How restructuring will solve Nigeria’s security challenges, by group

An advocacy group, South East, South South Professionals of Nigeria (SESSPN) has insisted that the restructuring of the country holds the key to solving the security challenges in the land.

President of the group, Hannibal Uwaifo, in a statement, stated: “Until the Federal Government identifies the root cause with boldness and sincerity, the fundamental flaws that are so critical in the foundation of the country, the numerous challenges faced by this nation can never, and will never be resolved.”

The hurdles, the professionals noted, included a “faulty structure leading to injustice, tribalism and nepotism, religious fundamentalism in governance, massive corruption, opaque governance as well as inexplicable and deceitful quota arrangements.”

According to SESSPN, “these retrogressive factors are mainly responsible for the intractable security situation we find ourselves today due to the faulty structure of the nation.”

It went on: “ Our borders are very porous and manned by corrupt and uncommitted security personnel.
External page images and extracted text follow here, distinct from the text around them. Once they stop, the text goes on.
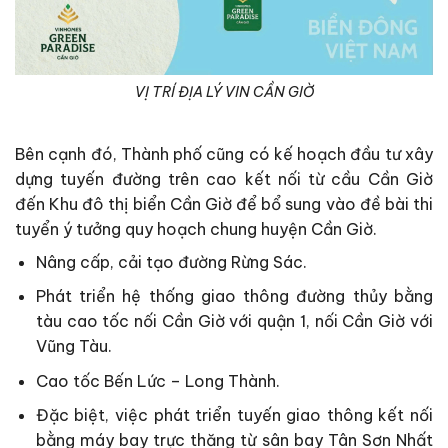
VỊ TRÍ ĐỊA LÝ VIN CẦN GIỜ
Bên cạnh đó, Thành phố cũng có kế hoạch đầu tư xây
dựng tuyến đường trên cao kết nối từ cầu Cần Giờ
đến Khu đô thị biển Cần Giờ để bổ sung vào đề bài thi
tuyển ý tưởng quy hoạch chung huyện Cần Giờ.
Nâng cấp, cải tạo đường Rừng Sác.
Phát triển hệ thống giao thông đường thủy bằng
tàu cao tốc nối Cần Giờ với quận 1, nối Cần Giờ với
Vũng Tàu.
Cao tốc Bến Lức – Long Thành.
Đặc biệt, việc phát triển tuyến giao thông kết nối
bằng máy bay trực thăng từ sân bay Tân Sơn Nhất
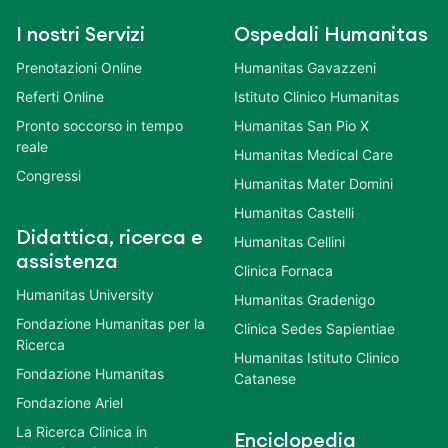
I nostri Servizi
Ospedali Humanitas
Prenotazioni Online
Humanitas Gavazzeni
Referti Online
Istituto Clinico Humanitas
Pronto soccorso in tempo
Humanitas San Pio X
reale
Humanitas Medical Care
Congressi
Humanitas Mater Domini
Humanitas Castelli
Didattica, ricerca e
Humanitas Cellini
assistenza
Clinica Fornaca
Humanitas University
Humanitas Gradenigo
Fondazione Humanitas per la
Clinica Sedes Sapientiae
Ricerca
Humanitas Istituto Clinico
Fondazione Humanitas
Catanese
Fondazione Ariel
La Ricerca Clinica in
Enciclopedia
Postings are done on ethnic, religious and deceitful quota considerations.

“Personnel are posted to what is often referred to as ‘juicy’ areas and positions to raise money for their benefactors by extorting the helpless public and oftentimes, outright stealing of government revenue. The system is unable to respond due to the faulty structure oiled by nepotism, religion, and tribal considerations, leading ultimately to opaque governance, the bane of our society.
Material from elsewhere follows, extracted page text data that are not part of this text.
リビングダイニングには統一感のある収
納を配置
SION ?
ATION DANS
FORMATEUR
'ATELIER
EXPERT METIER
“Security challenges persist because the security agencies are uncoordinated, Ill-trained personnel are deployed to areas they do not fit in or cannot function maximally due to ethnic, religious and corrupt considerations. The critical intelligence work needed to be done for effective operations or counter-operations are lacking due to non-commitment and criminal negligence.”
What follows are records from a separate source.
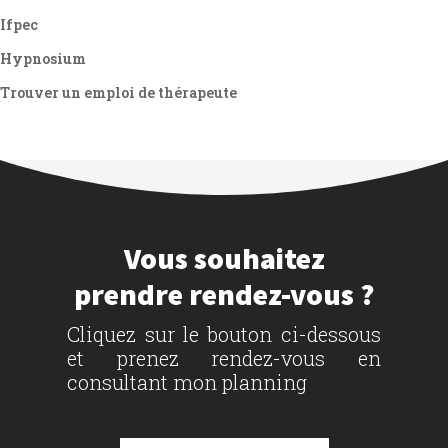
Ifpec
Hypnosium
Trouver un emploi de thérapeute
Vous souhaitez
prendre rendez-vous ?
Cliquez sur le bouton ci-dessous
et prenez rendez-vous en
consultant mon planning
The group further claimed: “Officers and men needed to effectively fight insecurity and terrorism are not given their due wage as and when due. They live in want and squalor.”

It, therefore, urged the Federal Government to urgently reorganise the most populous black nation in a way that “real power to develop and secure confidence of the citizenry” would reside in the federating units.

SESSPN vowed its continued championing of this cause for the benefit of Nigerians “who are suffering from untold hardship with no solution in sight except empty promises of a better tomorrow that only exist in their minds.”